Profondément dégoûté, Labusquière me tourna le dos.

L’Égalité marcha avec le programme que nous avions accepté, sans se prononcer sur la question du vote. Cependant, on pourrait poser des candidatures d’inéligibles.

Aussitôt que l’amnistie fut votée, Guesde fila à Londres où il eut des conciliabules avec Marx et quelques-uns des réfugiés. De ces conciliabules il rapporta le fameux « programme minimum » qui, dans son préambule, affirmait que le seul moyen, pour la classe ouvrière, de s’affranchir, était la révolution, le parlementarisme étant impuissant à transformer la société actuelle en une société d’égalité et de liberté.

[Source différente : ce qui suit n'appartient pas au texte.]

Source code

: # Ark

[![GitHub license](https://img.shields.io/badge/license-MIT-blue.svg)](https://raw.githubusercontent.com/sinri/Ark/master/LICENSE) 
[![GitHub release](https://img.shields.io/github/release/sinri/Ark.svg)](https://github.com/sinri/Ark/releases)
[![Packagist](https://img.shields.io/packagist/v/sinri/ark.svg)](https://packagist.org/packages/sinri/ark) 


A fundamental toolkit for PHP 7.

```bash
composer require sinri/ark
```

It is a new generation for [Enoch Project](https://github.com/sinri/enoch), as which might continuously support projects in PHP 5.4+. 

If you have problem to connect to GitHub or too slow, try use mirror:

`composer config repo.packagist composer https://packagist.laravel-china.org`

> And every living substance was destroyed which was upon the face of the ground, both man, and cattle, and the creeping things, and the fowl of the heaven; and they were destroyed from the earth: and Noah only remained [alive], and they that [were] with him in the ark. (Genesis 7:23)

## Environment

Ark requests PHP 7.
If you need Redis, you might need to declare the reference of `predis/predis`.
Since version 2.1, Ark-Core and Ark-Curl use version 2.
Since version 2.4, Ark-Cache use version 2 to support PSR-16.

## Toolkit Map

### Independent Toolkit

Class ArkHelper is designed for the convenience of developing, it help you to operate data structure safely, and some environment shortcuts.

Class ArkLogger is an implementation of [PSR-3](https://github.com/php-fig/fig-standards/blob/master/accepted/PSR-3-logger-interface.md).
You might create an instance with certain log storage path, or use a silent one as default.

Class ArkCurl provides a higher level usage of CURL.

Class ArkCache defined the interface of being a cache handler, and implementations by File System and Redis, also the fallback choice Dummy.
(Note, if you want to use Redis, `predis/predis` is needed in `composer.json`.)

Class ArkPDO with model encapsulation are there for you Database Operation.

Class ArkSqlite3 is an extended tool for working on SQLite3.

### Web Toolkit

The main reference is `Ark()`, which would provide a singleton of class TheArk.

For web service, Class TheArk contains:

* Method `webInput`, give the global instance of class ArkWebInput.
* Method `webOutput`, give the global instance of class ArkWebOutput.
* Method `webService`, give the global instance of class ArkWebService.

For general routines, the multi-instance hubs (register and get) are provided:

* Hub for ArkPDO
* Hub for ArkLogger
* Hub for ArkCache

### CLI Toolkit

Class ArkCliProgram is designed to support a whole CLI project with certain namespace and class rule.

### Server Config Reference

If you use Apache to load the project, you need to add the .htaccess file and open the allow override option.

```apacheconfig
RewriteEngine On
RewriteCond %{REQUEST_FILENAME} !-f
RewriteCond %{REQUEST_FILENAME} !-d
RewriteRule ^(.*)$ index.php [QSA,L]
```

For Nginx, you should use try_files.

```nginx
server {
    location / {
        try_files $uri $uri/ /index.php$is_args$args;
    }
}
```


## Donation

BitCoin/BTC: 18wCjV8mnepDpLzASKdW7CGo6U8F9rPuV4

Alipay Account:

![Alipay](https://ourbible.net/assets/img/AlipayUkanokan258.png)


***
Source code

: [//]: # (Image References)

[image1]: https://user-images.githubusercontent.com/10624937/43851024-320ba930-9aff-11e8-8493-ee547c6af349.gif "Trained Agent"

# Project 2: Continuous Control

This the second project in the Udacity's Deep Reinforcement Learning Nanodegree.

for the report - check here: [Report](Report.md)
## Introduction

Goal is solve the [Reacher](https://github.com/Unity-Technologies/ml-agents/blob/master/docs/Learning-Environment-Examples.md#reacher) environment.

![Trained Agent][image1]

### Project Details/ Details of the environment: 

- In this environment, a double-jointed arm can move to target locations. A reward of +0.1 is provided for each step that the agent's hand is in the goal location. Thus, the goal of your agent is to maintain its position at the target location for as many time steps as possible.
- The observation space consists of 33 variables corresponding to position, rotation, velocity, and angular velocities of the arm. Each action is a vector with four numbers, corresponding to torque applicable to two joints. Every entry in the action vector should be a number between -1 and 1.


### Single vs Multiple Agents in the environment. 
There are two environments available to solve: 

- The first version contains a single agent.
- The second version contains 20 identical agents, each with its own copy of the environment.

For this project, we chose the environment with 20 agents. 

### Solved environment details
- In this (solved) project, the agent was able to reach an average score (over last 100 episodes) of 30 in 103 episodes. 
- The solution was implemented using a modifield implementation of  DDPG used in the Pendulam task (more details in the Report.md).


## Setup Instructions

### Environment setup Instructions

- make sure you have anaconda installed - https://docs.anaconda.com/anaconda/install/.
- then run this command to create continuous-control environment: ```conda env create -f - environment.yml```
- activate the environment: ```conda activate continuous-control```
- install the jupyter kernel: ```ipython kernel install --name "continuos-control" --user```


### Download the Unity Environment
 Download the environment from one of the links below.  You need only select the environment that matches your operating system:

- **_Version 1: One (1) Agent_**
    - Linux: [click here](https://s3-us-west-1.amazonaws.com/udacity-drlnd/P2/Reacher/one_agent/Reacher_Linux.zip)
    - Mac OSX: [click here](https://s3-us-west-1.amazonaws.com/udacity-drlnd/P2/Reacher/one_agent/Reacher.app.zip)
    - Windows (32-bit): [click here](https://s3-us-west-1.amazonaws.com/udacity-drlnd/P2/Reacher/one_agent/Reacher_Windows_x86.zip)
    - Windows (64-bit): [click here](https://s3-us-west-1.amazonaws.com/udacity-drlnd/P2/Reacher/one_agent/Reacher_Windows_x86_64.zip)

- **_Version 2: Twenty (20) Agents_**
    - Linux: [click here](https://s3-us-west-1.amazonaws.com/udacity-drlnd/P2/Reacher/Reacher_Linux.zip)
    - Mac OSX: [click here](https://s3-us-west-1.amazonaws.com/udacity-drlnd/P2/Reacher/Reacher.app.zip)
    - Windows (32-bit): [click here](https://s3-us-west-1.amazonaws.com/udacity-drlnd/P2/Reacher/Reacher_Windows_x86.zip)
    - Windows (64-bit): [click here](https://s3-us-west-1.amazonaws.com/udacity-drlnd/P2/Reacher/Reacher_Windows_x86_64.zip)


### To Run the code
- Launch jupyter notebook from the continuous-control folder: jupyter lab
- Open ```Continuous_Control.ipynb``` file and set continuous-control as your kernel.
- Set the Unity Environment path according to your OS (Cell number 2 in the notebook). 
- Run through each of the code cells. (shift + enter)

Or, ce n’était que de la confiture pour faire avaler la pilule électorale. Le Parlement ne pouvait pas grand’chose, mais, enfin, il y avait certaines réformes possibles. On devait voter pour les candidats qui accepteraient les « Considérant » en tête de leur programme, les défenseurs dudit programme à de certaines réformes plus ou moins empruntées aux radicaux.

L’Égalité publia ce programme, le faisant sien. Pour une volte-face, c’en était une. Dégoûté, à la réunion de la commission administrative suivante, je donnai ma démission « fortement motivée ». Ma confiance en la sincérité de Guesde était franchement ébranlée.